Dr. Elliot MeyerowitzElliot Meyerowitz is the George Beadle Professor of Biology, and a Howard Hughes Medical Institute – Gordon and Betty Moore Foundation Investigator at the California Institute of Technology, where he has been on the faculty since 1980. From 2000 to 2010 he was Chair of the Caltech Division of Biology. In 2011 and 2012, while on leave from Caltech, he served as the Inaugural Director of the Sainsbury Laboratory at the University of Cambridge. His laboratory studies the development of Arabidopsis thaliana, a widely used plant model system that his laboratory (and others) popularized beginning in the early 1980s. After establishing molecular cloning for this plant, the Meyerowitz laboratory identified and cloned numerous flower development genes, leading to the “ABC Model” of floral organ specification. They also cloned the receptors for the plant hormone ethylene, the first cloned plant hormone receptors, and identified the plant peptide hormone signaling system. Current studies concentrate on the role of mechanical signaling in plant development, on the mechanisms of plant regeneration and grafting, and on the interactions between the peptide signaling system and hormone action in plant stem cells at the shoot apex.

Throughout this work, the Meyerowitz laboratory and a group of international collaborators has developed what they term “Computational Morphodynamics,” a combined experimental and computational approach to generation and testing of explicit hypotheses for plant development.  The experimental side involves high-resolution live imaging of plant tissues as they grow and develop, with fluorescent reporters for gene activity and protein localization as well as for cellular components; the computational side involves the generation of sets of ordinary differential equations whose parameters represent properties of the plant that are amenable to experimental tests, and that reproduce the activities of the living plant at several different scales.  This approach has led to the understanding of the mechanism by which plants create phyllotactic patterns – the patterns of leaves and flowers around the stem – and other previously mysterious developmental patterns, as well as to the recognition of novel mechanisms for pattern formation.

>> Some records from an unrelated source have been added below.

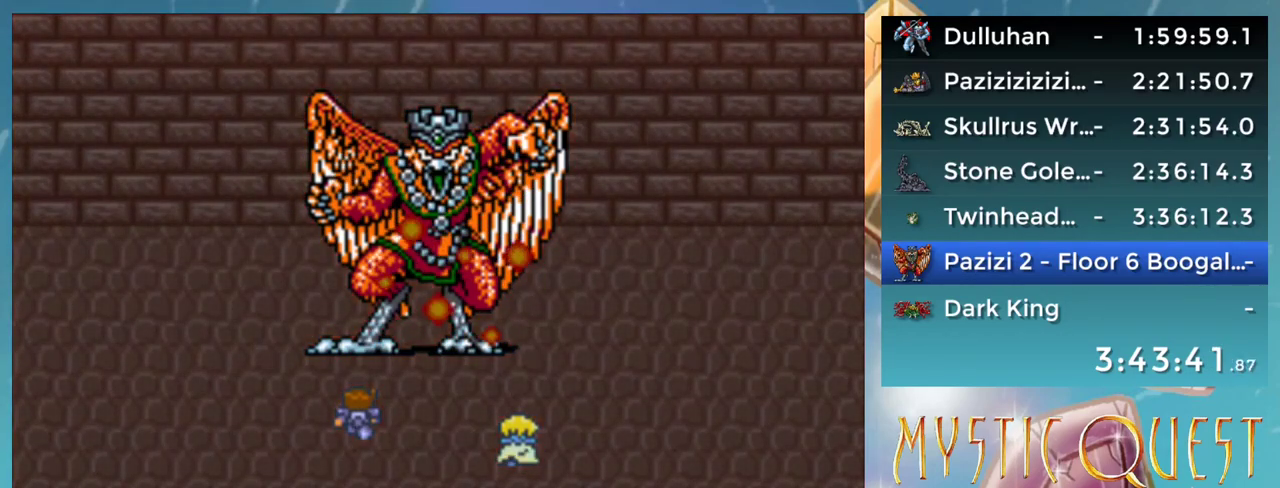
{"buttons": [], "events": [[17, "DPAD_DOWN", "down"], [50, "B", "down"], [67, "DPAD_DOWN", "up"], [83, "A", "down"], [117, "B", "up"], [150, "A", "up"], [183, "DPAD_DOWN", "down"], [200, "B", "down"], [250, "A", "down"], [250, "B", "up"], [267, "DPAD_DOWN", "up"], [283, "A", "up"], [333, "DPAD_DOWN", "down"], [350, "B", "down"], [383, "A", "down"], [383, "DPAD_RIGHT", "down"], [417, "B", "up"], [417, "DPAD_DOWN", "up"], [450, "A", "up"], [450, "DPAD_RIGHT", "up"]]}
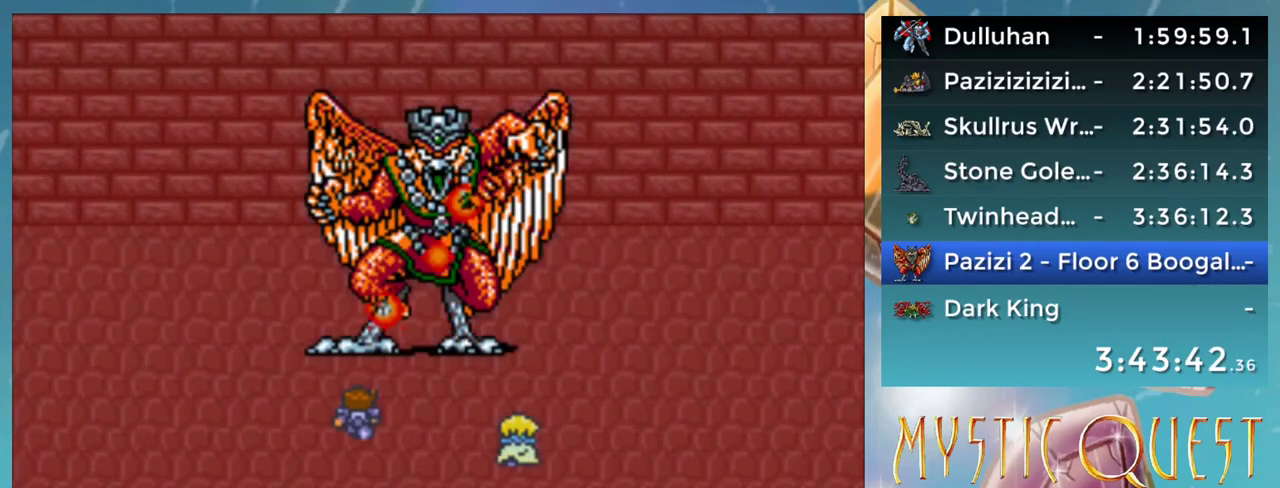
{"buttons": ["A", "B", "DPAD_DOWN"], "events": [[17, "B", "down"], [17, "DPAD_DOWN", "down"], [50, "DPAD_RIGHT", "down"], [67, "A", "down"], [83, "B", "up"], [100, "A", "up"], [100, "DPAD_DOWN", "up"], [100, "DPAD_RIGHT", "up"], [150, "B", "down"], [150, "DPAD_DOWN", "down"], [200, "A", "down"], [200, "DPAD_RIGHT", "down"], [233, "B", "up"], [250, "A", "up"], [250, "DPAD_DOWN", "up"], [267, "DPAD_RIGHT", "up"], [300, "B", "down"], [350, "A", "down"], [383, "B", "up"], [400, "A", "up"], [450, "DPAD_DOWN", "down"], [483, "B", "down"], [500, "A", "down"]]}
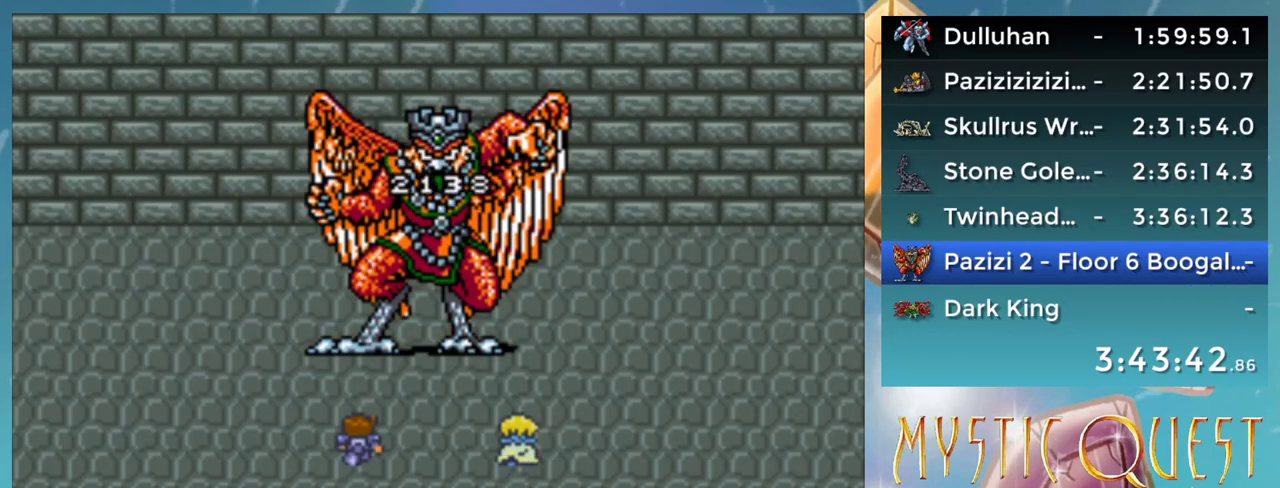
{"buttons": [], "events": [[17, "B", "up"], [17, "DPAD_DOWN", "up"], [50, "A", "up"], [100, "DPAD_DOWN", "down"], [133, "B", "down"], [150, "A", "down"], [150, "B", "up"], [183, "DPAD_DOWN", "up"], [200, "A", "up"], [233, "DPAD_DOWN", "down"], [250, "B", "down"], [300, "A", "down"], [317, "DPAD_RIGHT", "down"], [333, "B", "up"], [333, "DPAD_RIGHT", "up"], [350, "A", "up"], [350, "DPAD_DOWN", "up"], [400, "B", "down"], [450, "A", "down"], [483, "B", "up"], [500, "A", "up"]]}
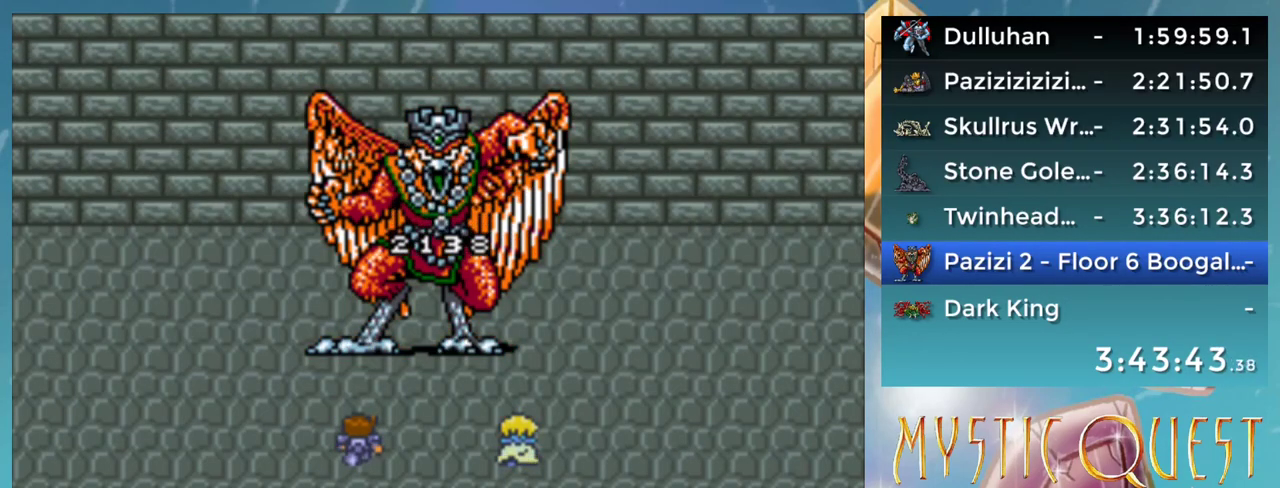
{"buttons": [], "events": []}
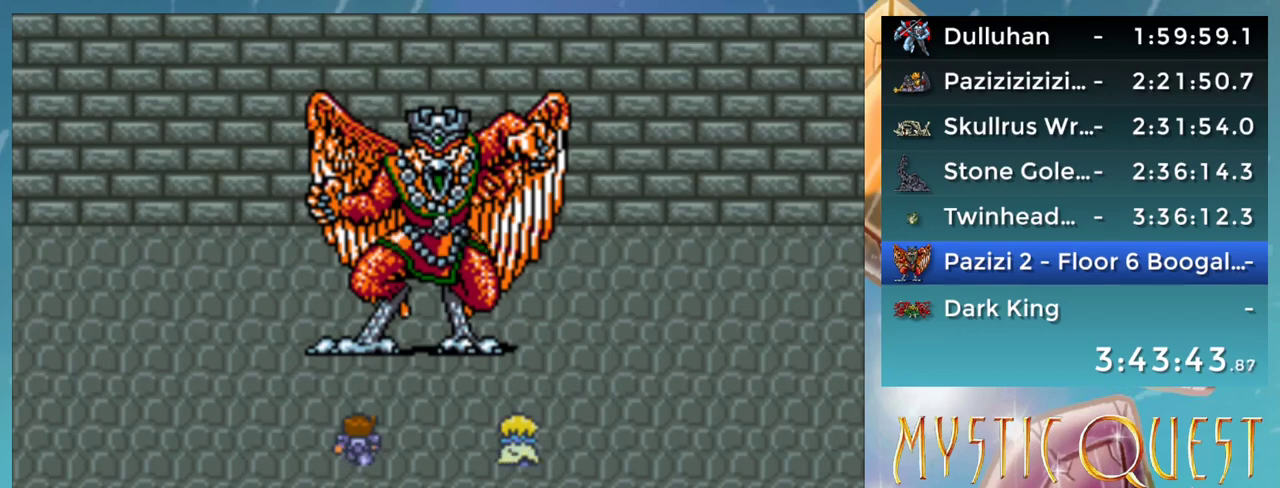
{"buttons": ["A"], "events": [[300, "Y", "down"], [367, "A", "down"], [400, "A", "up"], [400, "Y", "up"], [483, "A", "down"]]}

Among his honors are the Genetics Society of America Medal (1996); the International Prize for Biology of the Japan Society for the Promotion of Science (1997); the Lounsbery Award of the National Academy of Sciences (1999); the R.G. Harrison Prize of the International Society of Developmental Biologists (2005); the Balzan Prize (2006), the Sibthorp Medal of the University Oxford (2011), and the Dawson Prize for Genetics from the University of Dublin (2013). He has received honorary doctorates from the École Normale Supérieure de Lyon and Yale University. Meyerowitz is past president of the Genetics Society of America, the International Society for Plant Molecular Biology, and the Society for Developmental Biology. He is a member of the National Academy of Sciences, the American Academy of Arts and Sciences, and the American Philosophical Society, and is a foreign associate of the Académie des Sciences of France, and a foreign member of the Royal Society.